UK bank 'insurance' scheme will become even more unpopular because it is economically wrong

Unsurprisingly it was the Tories who proposed the new scheme whereby UK bank loans will be insured by the state - a method whereby losses made by the private banks are 'nationalised', that is underwritten by the tax payer, while bank shareholders have share prices propped up by taxpayer guarantees. It is, in short, a system whereby bank shareholders siphon money from the tax payer.

This scheme is wrong from the point of view of economic policy - what is required from an economic point of view, as Socialist Economic Bulletin has pointed out, is bank nationalisation in order to ensure lending to the economy restarts. Under the present scheme bank shareholders will continue to take tax payers money as profits instead of all money being used for counter-cyclical bank lending.

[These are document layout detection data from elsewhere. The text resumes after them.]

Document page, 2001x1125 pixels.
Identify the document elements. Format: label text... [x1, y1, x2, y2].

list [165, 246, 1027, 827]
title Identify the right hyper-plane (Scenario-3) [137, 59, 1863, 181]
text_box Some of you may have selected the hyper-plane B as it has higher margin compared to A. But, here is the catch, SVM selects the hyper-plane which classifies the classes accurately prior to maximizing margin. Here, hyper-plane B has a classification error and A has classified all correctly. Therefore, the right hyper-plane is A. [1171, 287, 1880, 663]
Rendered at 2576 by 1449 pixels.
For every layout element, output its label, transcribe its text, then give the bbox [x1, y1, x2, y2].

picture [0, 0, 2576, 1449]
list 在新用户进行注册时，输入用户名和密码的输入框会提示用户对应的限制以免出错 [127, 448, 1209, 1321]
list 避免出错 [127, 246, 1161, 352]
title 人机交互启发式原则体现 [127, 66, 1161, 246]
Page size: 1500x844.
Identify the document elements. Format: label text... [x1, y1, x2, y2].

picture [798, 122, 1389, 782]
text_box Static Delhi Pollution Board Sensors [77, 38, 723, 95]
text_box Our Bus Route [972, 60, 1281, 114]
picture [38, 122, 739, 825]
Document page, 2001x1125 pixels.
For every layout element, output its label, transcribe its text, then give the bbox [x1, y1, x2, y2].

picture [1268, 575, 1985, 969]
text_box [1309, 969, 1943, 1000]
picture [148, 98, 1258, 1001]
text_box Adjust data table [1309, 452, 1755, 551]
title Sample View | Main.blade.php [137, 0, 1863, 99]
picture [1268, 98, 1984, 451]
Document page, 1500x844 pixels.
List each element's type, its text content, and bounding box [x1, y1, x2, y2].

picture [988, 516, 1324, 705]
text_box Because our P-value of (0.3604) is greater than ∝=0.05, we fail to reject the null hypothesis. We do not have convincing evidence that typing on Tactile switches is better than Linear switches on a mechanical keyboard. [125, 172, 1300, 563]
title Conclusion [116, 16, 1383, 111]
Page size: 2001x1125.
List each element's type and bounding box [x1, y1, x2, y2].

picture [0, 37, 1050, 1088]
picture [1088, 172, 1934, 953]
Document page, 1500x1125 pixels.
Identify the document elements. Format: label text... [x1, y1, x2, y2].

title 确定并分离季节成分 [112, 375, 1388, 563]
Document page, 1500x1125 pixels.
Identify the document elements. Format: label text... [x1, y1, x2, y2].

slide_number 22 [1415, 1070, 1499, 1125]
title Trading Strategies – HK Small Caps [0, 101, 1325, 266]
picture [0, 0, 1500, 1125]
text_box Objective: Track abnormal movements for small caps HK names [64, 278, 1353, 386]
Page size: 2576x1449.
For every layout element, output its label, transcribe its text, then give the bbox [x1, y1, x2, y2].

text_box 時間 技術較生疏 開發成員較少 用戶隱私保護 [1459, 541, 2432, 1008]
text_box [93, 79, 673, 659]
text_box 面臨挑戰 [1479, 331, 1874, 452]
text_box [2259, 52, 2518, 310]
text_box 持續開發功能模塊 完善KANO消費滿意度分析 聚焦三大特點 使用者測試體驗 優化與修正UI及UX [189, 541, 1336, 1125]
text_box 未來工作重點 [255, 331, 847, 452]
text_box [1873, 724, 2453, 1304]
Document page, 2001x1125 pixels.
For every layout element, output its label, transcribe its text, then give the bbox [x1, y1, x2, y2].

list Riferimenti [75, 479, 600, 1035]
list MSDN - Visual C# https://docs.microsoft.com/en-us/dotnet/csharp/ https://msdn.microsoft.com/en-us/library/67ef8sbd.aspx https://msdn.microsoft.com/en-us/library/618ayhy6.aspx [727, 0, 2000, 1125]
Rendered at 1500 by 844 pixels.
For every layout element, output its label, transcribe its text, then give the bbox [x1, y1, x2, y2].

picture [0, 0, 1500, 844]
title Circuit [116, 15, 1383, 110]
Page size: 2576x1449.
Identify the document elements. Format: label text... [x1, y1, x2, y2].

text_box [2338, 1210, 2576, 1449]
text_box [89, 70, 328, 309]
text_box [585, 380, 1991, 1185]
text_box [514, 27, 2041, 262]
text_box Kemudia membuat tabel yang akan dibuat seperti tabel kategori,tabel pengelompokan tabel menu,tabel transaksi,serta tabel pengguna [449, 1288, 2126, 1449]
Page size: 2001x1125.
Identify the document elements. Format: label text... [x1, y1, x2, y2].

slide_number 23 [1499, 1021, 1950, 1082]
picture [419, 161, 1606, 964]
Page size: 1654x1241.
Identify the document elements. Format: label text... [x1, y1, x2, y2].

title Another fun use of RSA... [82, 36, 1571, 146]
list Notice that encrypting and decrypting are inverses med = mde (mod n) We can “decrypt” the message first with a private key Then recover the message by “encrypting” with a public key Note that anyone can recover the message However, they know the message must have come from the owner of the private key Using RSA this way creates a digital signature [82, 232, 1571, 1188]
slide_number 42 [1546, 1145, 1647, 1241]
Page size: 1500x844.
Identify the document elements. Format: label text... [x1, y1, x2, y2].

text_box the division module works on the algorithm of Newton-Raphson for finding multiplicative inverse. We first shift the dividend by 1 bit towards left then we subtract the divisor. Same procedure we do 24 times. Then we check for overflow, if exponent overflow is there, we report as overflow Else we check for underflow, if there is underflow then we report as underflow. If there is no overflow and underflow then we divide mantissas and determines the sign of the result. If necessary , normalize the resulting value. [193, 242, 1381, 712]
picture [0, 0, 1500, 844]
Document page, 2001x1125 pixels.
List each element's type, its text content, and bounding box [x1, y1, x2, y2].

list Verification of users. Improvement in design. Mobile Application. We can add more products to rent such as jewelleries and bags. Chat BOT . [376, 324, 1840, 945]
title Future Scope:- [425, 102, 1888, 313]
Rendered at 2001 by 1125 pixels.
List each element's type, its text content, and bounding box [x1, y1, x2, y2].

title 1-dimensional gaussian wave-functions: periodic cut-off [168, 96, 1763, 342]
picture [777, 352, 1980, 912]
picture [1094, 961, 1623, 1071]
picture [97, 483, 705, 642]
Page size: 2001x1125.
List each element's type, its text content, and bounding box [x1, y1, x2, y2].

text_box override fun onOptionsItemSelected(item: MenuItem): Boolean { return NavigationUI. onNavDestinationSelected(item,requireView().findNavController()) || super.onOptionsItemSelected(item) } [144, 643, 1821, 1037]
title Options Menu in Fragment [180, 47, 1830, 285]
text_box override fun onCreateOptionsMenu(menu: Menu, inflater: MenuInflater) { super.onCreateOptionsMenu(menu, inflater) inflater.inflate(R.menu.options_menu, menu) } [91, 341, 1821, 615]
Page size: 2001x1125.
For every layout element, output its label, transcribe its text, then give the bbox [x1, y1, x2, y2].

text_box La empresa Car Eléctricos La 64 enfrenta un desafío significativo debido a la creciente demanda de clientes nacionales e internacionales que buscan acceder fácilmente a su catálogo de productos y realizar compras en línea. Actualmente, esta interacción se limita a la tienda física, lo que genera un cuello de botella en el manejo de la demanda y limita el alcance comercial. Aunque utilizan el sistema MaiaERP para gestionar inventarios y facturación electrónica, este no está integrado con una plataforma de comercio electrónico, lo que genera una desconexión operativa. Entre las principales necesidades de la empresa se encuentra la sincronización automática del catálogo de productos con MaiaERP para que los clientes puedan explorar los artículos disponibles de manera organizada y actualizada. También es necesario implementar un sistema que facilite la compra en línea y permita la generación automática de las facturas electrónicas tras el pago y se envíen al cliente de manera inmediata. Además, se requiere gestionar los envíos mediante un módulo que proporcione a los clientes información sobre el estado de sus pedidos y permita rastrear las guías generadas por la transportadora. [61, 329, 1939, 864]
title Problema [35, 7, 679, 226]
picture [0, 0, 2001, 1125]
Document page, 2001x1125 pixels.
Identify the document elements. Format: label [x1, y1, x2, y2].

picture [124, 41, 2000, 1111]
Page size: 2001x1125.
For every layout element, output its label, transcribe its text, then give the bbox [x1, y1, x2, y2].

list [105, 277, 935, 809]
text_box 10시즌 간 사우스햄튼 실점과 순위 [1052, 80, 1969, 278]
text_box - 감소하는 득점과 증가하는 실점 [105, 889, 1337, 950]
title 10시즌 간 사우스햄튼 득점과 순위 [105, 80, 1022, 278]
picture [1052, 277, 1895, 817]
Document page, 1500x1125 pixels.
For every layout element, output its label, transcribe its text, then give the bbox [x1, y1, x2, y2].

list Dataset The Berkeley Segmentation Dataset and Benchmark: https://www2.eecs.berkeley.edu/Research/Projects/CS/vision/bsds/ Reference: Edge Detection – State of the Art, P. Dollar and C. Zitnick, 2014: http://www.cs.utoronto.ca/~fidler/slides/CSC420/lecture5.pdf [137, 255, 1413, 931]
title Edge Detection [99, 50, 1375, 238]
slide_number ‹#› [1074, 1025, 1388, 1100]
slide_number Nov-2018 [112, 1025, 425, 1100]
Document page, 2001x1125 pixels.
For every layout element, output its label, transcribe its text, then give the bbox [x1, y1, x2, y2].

Precisely for that reason the scheme will be deeply damaging politically - people will understand their money as taxpayers is being siphoned off to the bank shareholders and bank managements who took the decisions which are responsible for the present deep economic crisis. The scheme is therefore already unpopular for that reason and it will become more so as the taxpayer begins to pick up the bill.

That the Tories should propose the public is robbed by companies is natural -that is why they proposed the scheme. But Labour should not be supporting it. Nationalisation of the core of the UK banking system is what has been required since last autumn and it should be proceeded to before even more billions of taxpayers money is lost.